Johnny Sasu (’91, ’13), another in a long line of former Liberty players from Ghana, shares a similar testimony of the impact Bell had on his life.
“Coach Bell is one of the greatest soccer coaches I have ever encountered,” said Sasu, who earned bachelor’s and master’s degrees in business management and is now a senior accounting receivable analyst with Maimonides Medical Center (MMC) Holding of Brooklyn (N.Y.) Inc. “He always treated us very professionally and was always open to our input and feedback in the process of building Champions for Christ, academically and professionally. He was not only concerned about us winning games, but, more importantly, about us sharing our faith with the opposing teams so they had the opportunity to receive Jesus Christ as their personal Savior.”
After surviving a heart condition that required quadruple bypass surgery in 1993, Bell, along with his wife, felt the Lord leading them back to the United Kingdom to share the Good News of Jesus Christ with imprisoned youth. They founded Within the Walls ministry and answered God’s call to leave Liberty and serve in prison ministry full time in England in 2001. They returned to the U.S. five years later, introducing Within the Walls to prisons in South Carolina. They now live in Lynchburg, where they enjoy time with their grandchildren.
Bell turned 80 this past fall, and some of his players came back to Lynchburg to celebrate the milestone in the life of their coach and spiritual mentor.
Bell’s legacy of serving God through the sport of soccer lives on at Liberty. Over the past 17 seasons as head coach, Alder has extended Bell’s international recruiting efforts. Five of the Flames’ top players last fall came from outside the U.S. — midfielders Pepe Segarra from Spain, Kevin Mendoza from Mexico, and Shaun Stocker from England; forward Tresor Mbuyu from the Democratic Republic of the Congo; and defenseman Shalom Dutey from Togo, Africa.
“We’ve carried on that tradition,” Alder said. “It’s just so unique, bringing together guys from all different backgrounds and all different cultures.
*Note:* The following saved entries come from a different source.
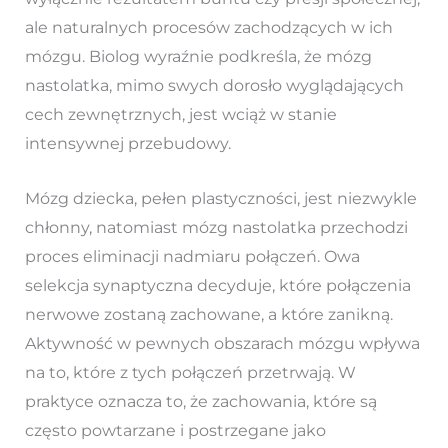
ale naturalnych procesów zachodzących w ich
mózgu. Biolog wyraźnie podkreśla, że mózg
nastolatka, mimo swych dorosło wyglądających
cech zewnętrznych, jest wciąż w stanie
intensywnej przebudowy.
Mózg dziecka, pełen plastyczności, jest niezwykle
chłonny, natomiast mózg nastolatka przechodzi
proces eliminacji nadmiaru połączeń. Owa
selekcja synaptyczna decyduje, które połączenia
nerwowe zostaną zachowane, a które zanikną.
Aktywność w pewnych obszarach mózgu wpływa
na to, które z tych połączeń przetrwają. W
praktyce oznacza to, że zachowania, które są
często powtarzane i postrzegane jako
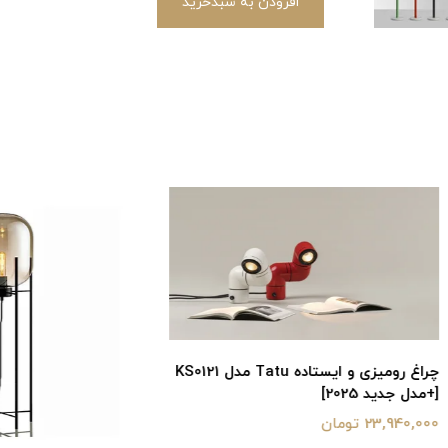
افزودن به سبدخرید
چراغ رومیزی و ایستاده Tatu مدل KS0121
20]
ان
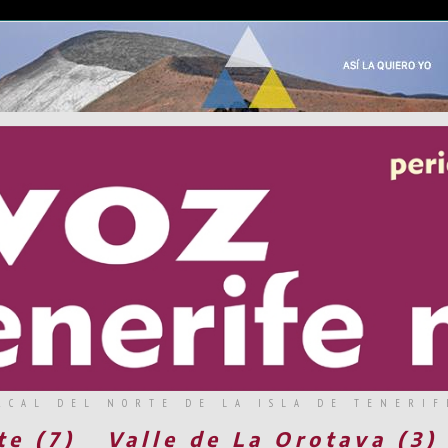
RCAL DEL NORTE DE LA ISLA DE TENERIF
te (7)
Valle de La Orotava (3)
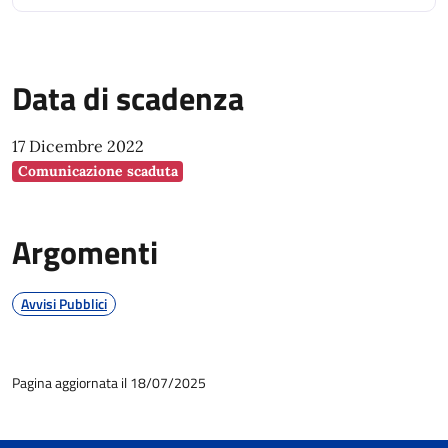
Data di scadenza
17 Dicembre 2022
Comunicazione scaduta
Argomenti
Avvisi Pubblici
Pagina aggiornata il 18/07/2025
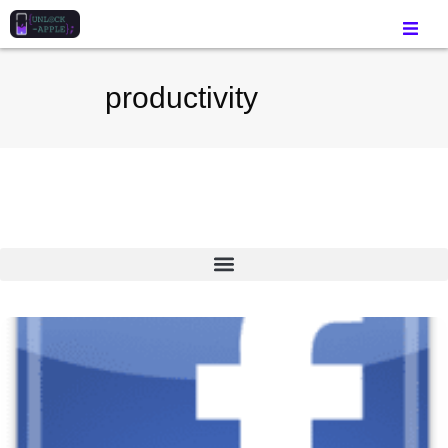
productivity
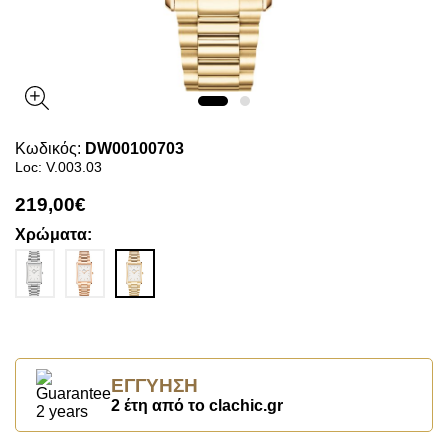
Κωδικός:
DW00100703
Loc: V.003.03
219,00€
Χρώματα:
ΕΓΓΎΗΣΗ
2 έτη από το clachic.gr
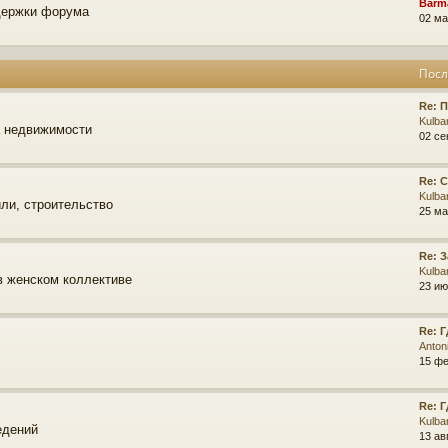
Barm
держки форума
02 ма
Посл
Re: 
Kulba
а недвижимости
02 се
Re: 
Kulba
ли, строительство
25 ма
Re: 
Kulba
в женском коллективе
23 ию
Re: 
Anton
15 фе
Re: 
Kulba
едений
13 ав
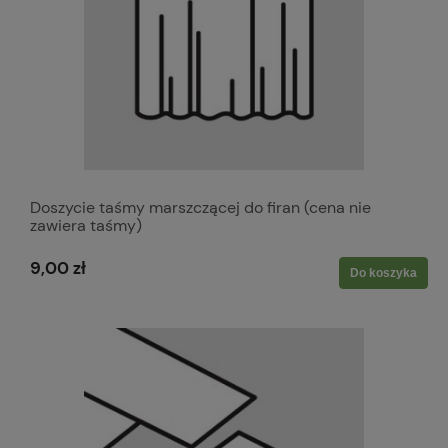
Doszycie taśmy marszczącej do firan (cena nie
zawiera taśmy)
9,00 zł
Do koszyka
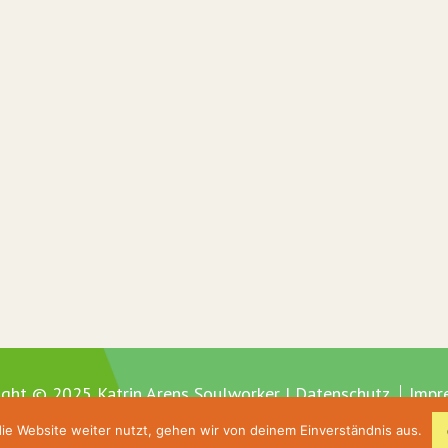
ight © 2025 Katrin Arens Soulworker |
Datenschutz
Impr
ie Website weiter nutzt, gehen wir von deinem Einverständnis aus.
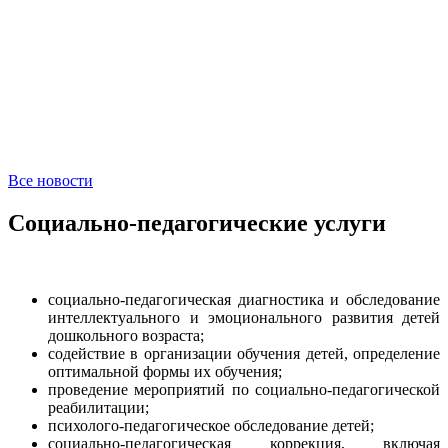
Все новости
Социально-педагогические услуги
социально-педагогическая диагностика и обследование
интеллектуального и эмоционального развития детей
дошкольного возраста;
содействие в организации обучения детей, определение
оптимальной формы их обучения;
проведение мероприятий по социально-педагогической
реабилитации;
психолого-педагогическое обследование детей;
социально-педагогическая коррекция, включая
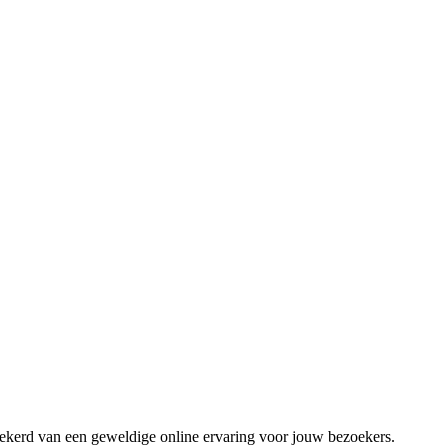
zekerd van een geweldige online ervaring voor jouw bezoekers.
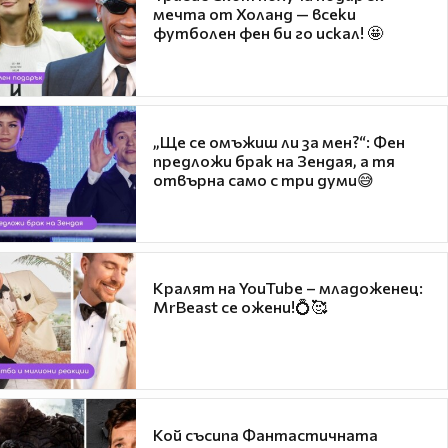
мечта от Холанд — всеки
футболен фен би го искал! 🤩
„Ще се омъжиш ли за мен?“: Фен
предложи брак на Зендая, а тя
отвърна само с три думи😅
Кралят на YouTube – младоженец:
MrBeast се ожени!💍🥰
Кой съсипа Фантастичната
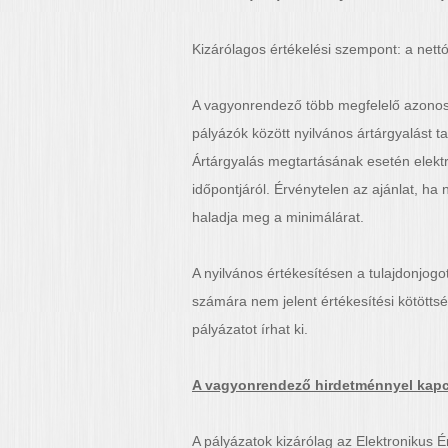
Kizárólagos értékelési szempont: a nettó
A vagyonrendező több megfelelő azonos 
pályázók között nyilvános ártárgyalást t
Ártárgyalás megtartásának esetén elektro
időpontjáról. Érvénytelen az ajánlat, ha
haladja meg a minimálárat.
A nyilvános értékesítésen a tulajdonjog
számára nem jelent értékesítési kötöttsé
pályázatot írhat ki.
A vagyonrendező hirdetménnyel kap
A pályázatok kizárólag az Elektronikus É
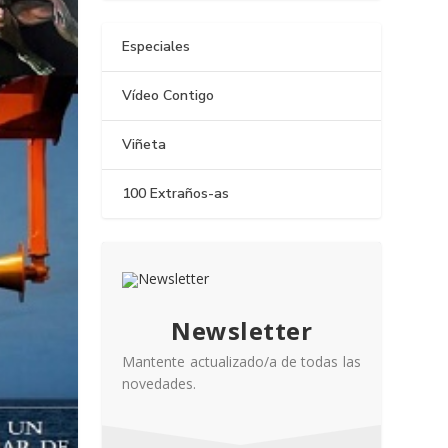
Especiales
Vídeo Contigo
Viñeta
100 Extraños-as
Newsletter
Mantente actualizado/a de todas las
novedades.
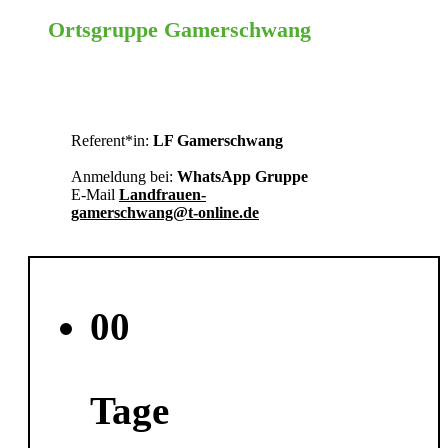
Ortsgruppe Gamerschwang
Ehingen
Referent*in:
LF Gamerschwang
Anmeldung bei:
WhatsApp Gruppe
E-Mail
Landfrauen-
gamerschwang@t-online.de
00
Tage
Trying to get them to understand that their relationship with Jesus Christ is the most important thing and then using soccer as a platform to reach others is what God has called us to do.”
Alder has coached 23 players who have gone on to play professional soccer, including midfielder Joshua Boateng, from Ghana, who was selected in the 2009 Major League Soccer (MLS) Super Draft after leading the Flames to their first Big South Conference tournament championship in 2007.
Seven other graduates have been selected in the MLS Supplemental Draft, including Ghanaian forwards Darren Amoo and Phillip Aseweh, who anchored Liberty’s last BSC Tournament title team in 2011 before going on to coach youth soccer in Texas and Ghana, respectively.
Alder and his wife, Lori, see the players as family and minister to them in much the same way that Bill and Mary Bell had done.
“Lori and I have two of our own children, and then we’ve got 27 kids that we adopt each year, and those guys are part of our family for life,” Alder said. “We’ve got an awesome responsibility to try to raise and develop these kids. We want to compete at a high level between the lines, but our first job is to prepare them to leave Liberty and be ambassadors for Christ and the university.”